* EXTRACT *
....................

Named groups are especially valuable in complex patterns where numbered groups become confusing.

Non-Capturing Groups

Sometimes you need grouping for structure but don't want to capture the content. Use (?:...):

In[32]:
Code
# Capturing group - captures "http" or "https"
capturing = re.findall(
    r"(https?)://(\w+\.\w+)", "Visit https://example.com or http://test.org"
)

# Non-capturing group - only captures the domain
non_capturing = re.findall(
    r"(?:https?)://(\w+\.\w+)", "Visit https://example.com or http://test.org"
)
Out[33]:
Console
Capturing group (https?):
  Returns: [('https', 'example.com'), ('http', 'test.org')]

Non-capturing group (?:https?):
  Returns: ['example.com', 'test.org']

Non-capturing groups keep your results clean when you only care about specific parts of the pattern.

Backreferences

Backreferences let you match the same text that was captured by an earlier group:

In[34]:
Code
# Find repeated words
text = "The the quick brown fox jumps over the the lazy dog dog"
pattern = r"\b(\w+)\s+\1\b"
repeated = re.findall(pattern, text, re.IGNORECASE)

# Find matching HTML tags
html = "<div>content</div> <span>text</span> <div>broken</span>"
pattern = r"<(\w+)>.*?</\1>"
valid_tags = re.findall(pattern, html)

....................

* PROBLEMS TO SOLVE *
1. What does the regex extract say backreferences let you do?
2. Translate this sentence from the regex extract into Spanish: "Non-capturing groups keep your results clean when you only care about specific parts of the pattern."
3. Resume the regular-expression tutorial right after its final line of code.

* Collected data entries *
....................

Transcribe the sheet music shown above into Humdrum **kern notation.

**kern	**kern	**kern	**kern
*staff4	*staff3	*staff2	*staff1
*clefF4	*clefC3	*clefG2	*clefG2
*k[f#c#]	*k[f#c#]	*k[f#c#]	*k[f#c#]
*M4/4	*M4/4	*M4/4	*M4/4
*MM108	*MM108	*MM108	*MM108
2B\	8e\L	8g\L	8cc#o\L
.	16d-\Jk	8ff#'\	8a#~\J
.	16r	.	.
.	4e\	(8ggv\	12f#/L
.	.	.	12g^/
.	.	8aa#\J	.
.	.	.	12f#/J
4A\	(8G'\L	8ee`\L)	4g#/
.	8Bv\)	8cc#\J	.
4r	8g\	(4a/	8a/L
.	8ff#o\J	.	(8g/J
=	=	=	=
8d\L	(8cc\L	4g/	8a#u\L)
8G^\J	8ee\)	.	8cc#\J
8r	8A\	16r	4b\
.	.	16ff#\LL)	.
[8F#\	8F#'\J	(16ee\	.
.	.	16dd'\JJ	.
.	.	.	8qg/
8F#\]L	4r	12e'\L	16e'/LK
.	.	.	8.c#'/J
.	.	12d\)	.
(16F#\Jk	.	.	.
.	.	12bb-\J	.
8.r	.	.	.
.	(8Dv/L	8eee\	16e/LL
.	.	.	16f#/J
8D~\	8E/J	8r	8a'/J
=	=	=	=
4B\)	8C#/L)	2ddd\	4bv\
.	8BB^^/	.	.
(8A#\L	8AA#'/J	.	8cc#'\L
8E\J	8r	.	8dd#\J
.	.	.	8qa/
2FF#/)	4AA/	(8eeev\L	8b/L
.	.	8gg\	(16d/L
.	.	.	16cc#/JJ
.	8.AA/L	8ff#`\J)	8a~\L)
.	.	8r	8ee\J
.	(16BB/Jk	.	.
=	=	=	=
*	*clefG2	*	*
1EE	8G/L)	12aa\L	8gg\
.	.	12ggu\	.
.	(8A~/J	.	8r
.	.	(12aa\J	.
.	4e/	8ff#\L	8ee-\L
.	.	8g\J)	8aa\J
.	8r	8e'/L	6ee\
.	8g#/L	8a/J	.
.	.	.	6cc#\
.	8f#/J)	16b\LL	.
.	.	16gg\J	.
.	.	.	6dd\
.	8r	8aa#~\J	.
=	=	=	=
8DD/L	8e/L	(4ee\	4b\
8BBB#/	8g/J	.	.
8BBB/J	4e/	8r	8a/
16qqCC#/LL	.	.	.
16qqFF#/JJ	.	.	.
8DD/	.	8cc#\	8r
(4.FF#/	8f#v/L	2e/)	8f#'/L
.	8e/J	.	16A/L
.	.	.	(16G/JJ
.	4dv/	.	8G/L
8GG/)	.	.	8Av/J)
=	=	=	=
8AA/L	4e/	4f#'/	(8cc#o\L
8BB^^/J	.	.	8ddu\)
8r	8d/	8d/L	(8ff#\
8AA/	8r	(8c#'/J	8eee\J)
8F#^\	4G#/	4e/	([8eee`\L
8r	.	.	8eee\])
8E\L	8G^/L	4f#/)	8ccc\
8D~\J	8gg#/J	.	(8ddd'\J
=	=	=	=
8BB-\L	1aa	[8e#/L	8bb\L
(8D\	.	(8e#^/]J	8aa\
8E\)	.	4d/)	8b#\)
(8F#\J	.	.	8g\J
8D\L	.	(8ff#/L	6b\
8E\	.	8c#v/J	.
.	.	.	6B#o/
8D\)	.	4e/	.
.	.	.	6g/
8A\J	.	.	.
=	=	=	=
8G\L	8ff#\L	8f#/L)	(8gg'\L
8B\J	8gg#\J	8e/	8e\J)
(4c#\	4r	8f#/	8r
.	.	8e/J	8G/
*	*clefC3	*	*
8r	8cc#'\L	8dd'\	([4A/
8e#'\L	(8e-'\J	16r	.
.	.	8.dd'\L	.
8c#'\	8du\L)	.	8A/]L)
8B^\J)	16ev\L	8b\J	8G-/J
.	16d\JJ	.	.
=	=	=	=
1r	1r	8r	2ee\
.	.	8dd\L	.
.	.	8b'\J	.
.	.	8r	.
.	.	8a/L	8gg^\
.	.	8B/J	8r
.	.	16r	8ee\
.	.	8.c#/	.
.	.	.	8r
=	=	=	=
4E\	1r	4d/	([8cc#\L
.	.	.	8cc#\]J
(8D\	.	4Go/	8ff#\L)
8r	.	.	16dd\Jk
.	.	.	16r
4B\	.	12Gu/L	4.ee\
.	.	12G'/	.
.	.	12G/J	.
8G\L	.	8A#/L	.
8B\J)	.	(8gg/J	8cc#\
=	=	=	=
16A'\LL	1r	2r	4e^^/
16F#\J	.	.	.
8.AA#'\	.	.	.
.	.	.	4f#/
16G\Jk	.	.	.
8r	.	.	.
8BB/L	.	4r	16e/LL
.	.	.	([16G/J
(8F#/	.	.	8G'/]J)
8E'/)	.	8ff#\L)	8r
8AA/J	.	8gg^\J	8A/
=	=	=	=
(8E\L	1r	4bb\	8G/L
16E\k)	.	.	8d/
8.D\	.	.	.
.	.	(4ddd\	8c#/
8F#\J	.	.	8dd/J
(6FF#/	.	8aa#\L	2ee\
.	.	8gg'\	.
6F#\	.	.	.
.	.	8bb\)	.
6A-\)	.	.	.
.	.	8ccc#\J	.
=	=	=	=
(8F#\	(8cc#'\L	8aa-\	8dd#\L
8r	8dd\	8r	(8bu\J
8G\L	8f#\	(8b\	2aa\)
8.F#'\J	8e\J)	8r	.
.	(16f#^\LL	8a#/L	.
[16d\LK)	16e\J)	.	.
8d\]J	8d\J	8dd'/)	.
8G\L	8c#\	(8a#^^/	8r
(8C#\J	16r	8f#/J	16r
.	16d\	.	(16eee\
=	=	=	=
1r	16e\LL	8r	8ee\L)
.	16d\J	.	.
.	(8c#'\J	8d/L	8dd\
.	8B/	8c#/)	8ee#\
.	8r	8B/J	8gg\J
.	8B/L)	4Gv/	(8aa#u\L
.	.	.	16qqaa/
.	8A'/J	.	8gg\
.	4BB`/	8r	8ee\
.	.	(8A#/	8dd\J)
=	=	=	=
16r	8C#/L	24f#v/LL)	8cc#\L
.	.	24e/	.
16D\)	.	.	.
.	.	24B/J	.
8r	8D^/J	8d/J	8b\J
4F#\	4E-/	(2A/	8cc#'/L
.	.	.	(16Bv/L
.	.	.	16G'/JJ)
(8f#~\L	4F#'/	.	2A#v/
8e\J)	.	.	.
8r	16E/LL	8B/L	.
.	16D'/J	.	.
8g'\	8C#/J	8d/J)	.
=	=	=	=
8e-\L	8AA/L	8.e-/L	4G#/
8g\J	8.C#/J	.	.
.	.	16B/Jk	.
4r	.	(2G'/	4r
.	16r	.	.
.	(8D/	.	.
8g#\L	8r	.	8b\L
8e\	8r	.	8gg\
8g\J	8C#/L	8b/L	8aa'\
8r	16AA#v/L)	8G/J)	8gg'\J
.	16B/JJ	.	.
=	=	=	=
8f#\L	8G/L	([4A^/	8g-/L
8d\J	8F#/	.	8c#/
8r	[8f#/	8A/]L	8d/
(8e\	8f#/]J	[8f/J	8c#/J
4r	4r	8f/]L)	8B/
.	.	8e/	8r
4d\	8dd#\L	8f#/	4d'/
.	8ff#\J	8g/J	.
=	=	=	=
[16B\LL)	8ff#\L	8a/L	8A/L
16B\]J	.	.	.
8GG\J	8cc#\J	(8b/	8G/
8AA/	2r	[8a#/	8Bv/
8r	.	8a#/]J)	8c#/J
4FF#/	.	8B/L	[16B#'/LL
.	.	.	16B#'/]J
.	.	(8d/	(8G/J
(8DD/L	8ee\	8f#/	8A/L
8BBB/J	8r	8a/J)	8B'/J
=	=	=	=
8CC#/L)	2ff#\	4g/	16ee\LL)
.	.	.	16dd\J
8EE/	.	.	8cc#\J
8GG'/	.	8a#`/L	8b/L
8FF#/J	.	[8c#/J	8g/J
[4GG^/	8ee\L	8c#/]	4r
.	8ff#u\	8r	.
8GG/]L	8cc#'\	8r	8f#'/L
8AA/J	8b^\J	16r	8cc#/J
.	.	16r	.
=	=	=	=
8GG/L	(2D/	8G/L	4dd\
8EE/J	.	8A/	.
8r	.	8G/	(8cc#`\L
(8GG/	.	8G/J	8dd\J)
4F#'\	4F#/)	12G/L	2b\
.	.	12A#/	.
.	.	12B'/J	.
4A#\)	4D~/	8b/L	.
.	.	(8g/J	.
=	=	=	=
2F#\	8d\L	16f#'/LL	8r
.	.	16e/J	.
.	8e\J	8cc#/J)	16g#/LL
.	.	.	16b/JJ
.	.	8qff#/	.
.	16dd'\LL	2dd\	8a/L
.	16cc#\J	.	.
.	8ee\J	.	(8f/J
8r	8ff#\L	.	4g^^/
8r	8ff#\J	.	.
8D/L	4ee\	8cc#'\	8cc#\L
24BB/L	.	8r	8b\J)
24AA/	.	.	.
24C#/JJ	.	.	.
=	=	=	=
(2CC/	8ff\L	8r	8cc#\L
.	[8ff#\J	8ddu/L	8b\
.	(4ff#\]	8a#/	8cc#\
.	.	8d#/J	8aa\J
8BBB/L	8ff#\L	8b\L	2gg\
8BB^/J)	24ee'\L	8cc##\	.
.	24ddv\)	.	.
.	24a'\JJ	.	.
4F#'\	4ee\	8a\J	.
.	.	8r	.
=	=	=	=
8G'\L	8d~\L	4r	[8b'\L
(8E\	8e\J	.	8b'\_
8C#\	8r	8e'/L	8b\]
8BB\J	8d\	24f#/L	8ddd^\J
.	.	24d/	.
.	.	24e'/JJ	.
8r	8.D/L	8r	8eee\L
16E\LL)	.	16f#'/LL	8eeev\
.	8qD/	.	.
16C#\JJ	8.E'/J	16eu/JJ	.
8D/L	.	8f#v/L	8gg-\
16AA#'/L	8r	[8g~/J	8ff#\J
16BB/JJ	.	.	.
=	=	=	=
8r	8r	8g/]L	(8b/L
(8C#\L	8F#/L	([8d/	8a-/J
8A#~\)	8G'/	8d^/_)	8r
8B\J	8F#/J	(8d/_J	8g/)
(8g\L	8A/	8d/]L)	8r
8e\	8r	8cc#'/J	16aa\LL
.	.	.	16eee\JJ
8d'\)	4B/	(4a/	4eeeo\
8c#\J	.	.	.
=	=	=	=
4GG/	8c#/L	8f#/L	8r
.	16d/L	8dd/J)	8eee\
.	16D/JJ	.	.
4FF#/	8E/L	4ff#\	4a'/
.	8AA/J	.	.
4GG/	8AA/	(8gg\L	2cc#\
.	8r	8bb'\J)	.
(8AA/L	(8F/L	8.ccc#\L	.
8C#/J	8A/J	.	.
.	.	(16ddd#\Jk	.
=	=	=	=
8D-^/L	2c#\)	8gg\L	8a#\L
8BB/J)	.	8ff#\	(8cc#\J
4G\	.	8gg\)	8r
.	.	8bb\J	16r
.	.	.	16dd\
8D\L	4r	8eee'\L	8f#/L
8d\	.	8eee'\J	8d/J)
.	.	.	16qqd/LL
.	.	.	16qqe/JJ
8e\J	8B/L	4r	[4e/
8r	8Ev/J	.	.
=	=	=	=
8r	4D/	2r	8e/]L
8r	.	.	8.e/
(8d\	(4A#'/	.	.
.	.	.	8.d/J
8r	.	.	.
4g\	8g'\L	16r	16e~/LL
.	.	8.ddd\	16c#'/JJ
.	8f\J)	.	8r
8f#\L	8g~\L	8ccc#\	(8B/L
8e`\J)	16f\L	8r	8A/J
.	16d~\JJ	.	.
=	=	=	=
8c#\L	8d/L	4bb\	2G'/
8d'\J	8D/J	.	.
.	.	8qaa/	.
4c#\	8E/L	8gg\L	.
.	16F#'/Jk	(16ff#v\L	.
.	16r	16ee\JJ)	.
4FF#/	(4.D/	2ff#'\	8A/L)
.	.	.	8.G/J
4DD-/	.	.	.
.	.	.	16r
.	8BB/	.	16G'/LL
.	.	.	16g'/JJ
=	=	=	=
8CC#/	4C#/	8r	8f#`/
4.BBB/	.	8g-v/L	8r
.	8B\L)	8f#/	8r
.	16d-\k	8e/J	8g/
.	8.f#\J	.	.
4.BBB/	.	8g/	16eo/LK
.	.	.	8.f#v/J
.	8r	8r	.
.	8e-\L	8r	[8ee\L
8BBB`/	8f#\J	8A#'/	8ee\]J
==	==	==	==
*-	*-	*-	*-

....................

* TASK-BY-TASK OUTPUTS *
1. They let you match the same text that was captured by an earlier group.

2. Los grupos sin captura mantienen limpios tus resultados cuando solo te interesan partes específicas del patrón.

3.
Out[35]:
Console
Finding repeated words:
  Text: 'The the quick brown fox jumps over the the lazy dog dog'
  Pattern: \b(\w+)\s+\1\b
  Repeated words: ['The', 'the', 'dog']

Matching HTML tags:
  Text: '<div>content</div> <span>text</span> <div>broken</span>'
  Pattern: <(\w+)>.*?</\1>
  Valid tags: ['div', 'span']

The \1 refers back to whatever was captured by the first group. In the repeated words example, if the first group captures "the", then \1 only matches another "the", not any word.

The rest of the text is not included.